Proponents of legalizing marijuana for medical purposes have struggled in the state Capitol as well.
Though the Republican-dominated Legislature voted to legalize CBD – a non-psychoactive marijuana and hemp compound – for epileptic children in 2015, Gov. Butch Otter vetoed the bill. Otter is not seeking re-election this year and all three frontrunners in the Republican gubernatorial primary support CBD but oppose medical and recreational marijuana.
Sen. Tony Potts, R-Idaho Falls, shepherded a CBD bill through the House this session with a veto-proof majority, but opposition from Republican party leaders and Otter essentially killed the Senate version in committee earlier this year after a closed-door meeting in violation of Idaho’s Open Meeting Law.
National context
Even if a medical marijuana initiative made it to the Idaho ballot and voters passed it, the Legislature could still repeal or sabotage a voter-passed medical marijuana program. That’s what happened in Montana in 2011 before a voter initiative returned patient access and established a new highly regulated program.
That Montana is so far the only state to attempt a repeal says much about the substance of the state’s original medical marijuana program, which was passed by voters in 2004 and contained little oversight, leading to exploitation, DEA raids and the repeal movement.
Forty-seven states have some sort of legal medical marijuana, leaving out only Idaho, Kansas and Nebraska.
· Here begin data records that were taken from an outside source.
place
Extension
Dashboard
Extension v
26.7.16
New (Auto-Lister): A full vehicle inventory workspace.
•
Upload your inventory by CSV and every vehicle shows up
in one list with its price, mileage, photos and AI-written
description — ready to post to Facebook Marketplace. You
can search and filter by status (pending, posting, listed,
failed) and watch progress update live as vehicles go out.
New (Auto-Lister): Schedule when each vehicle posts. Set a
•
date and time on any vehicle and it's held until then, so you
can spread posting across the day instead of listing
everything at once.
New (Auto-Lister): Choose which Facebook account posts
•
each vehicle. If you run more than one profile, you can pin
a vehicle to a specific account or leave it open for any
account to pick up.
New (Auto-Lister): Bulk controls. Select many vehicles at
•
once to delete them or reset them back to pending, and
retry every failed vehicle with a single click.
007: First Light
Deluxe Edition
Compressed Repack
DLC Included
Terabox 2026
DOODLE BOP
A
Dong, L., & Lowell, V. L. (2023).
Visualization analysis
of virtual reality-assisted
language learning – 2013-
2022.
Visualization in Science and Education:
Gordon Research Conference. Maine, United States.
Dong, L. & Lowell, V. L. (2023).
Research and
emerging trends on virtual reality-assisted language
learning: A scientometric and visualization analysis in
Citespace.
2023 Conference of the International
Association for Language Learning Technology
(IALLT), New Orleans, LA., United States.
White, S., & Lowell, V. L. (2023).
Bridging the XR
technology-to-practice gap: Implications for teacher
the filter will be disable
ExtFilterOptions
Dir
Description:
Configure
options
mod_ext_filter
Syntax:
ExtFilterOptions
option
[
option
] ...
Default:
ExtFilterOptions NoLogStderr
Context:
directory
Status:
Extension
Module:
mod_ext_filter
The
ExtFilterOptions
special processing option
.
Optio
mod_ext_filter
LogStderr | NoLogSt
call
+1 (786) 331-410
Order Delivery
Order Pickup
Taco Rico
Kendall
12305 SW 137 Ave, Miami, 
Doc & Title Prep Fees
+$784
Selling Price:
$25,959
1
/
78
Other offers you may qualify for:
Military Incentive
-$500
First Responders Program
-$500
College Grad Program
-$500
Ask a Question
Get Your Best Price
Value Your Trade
Most states that legalized medical marijuana in the movement’s early years did so through ballot initiatives, as state legislatures were wary. State lawmakers have warmed to the issue in recent years and have passed medical programs in part thanks to the U.S. Department of Justice’s 2009 Ogden Memo, which gave states permission to regulate medical marijuana without fear of federal indictment.
U.S. Attorney General Jeff Sessions has since rescinded that memo (and another pertaining to recreational marijuana), but state medical programs are still protected under federal law by the Rohrabacher-Blumenauer Amendment, which passed in March. The amendment must be passed every year during federal budgeting.
Vermont became the first and only state where lawmakers legalized recreational marijuana in the state legislature rather than by voter initiative. Every other state with recreational marijuana had laws passed through ballot initiatives.
The political conditions for Idaho to join the rest of America in legalizing medical marijuana may be ripening, but proponents have yet to take advantage of the opportunity.